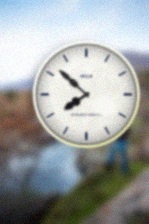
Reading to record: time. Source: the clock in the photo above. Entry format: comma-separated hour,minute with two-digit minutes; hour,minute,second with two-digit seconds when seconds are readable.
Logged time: 7,52
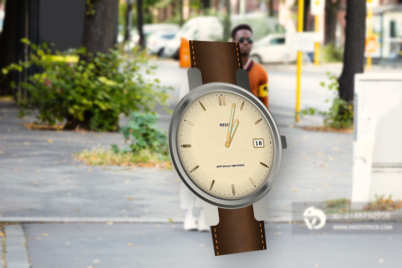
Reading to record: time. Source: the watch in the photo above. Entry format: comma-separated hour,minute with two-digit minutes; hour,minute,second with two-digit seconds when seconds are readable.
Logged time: 1,03
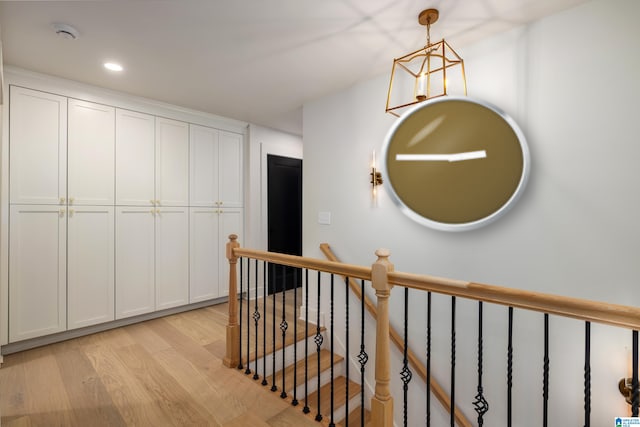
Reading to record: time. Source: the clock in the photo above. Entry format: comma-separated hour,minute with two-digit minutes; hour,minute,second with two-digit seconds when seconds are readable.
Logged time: 2,45
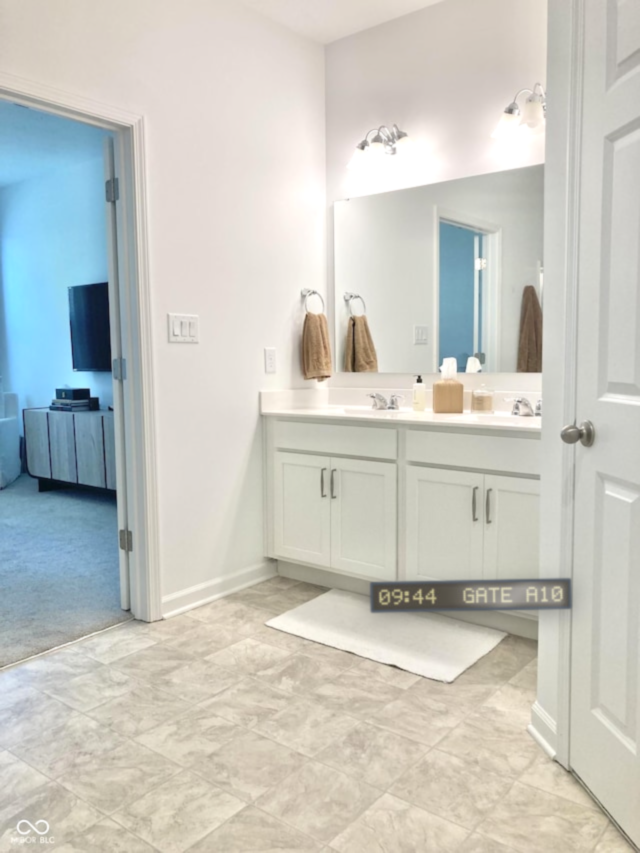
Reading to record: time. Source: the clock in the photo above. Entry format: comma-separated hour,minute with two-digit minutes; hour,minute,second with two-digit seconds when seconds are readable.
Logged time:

++++

Written instruction: Can you copy every line of the records above word for word, leaving out the pictures?

Exercise solution:
Reading to record: time. Source: the clock in the photo above. Entry format: comma-separated hour,minute with two-digit minutes; hour,minute,second with two-digit seconds when seconds are readable.
Logged time: 7,52
Reading to record: time. Source: the watch in the photo above. Entry format: comma-separated hour,minute with two-digit minutes; hour,minute,second with two-digit seconds when seconds are readable.
Logged time: 1,03
Reading to record: time. Source: the clock in the photo above. Entry format: comma-separated hour,minute with two-digit minutes; hour,minute,second with two-digit seconds when seconds are readable.
Logged time: 2,45
Reading to record: time. Source: the clock in the photo above. Entry format: comma-separated hour,minute with two-digit minutes; hour,minute,second with two-digit seconds when seconds are readable.
Logged time:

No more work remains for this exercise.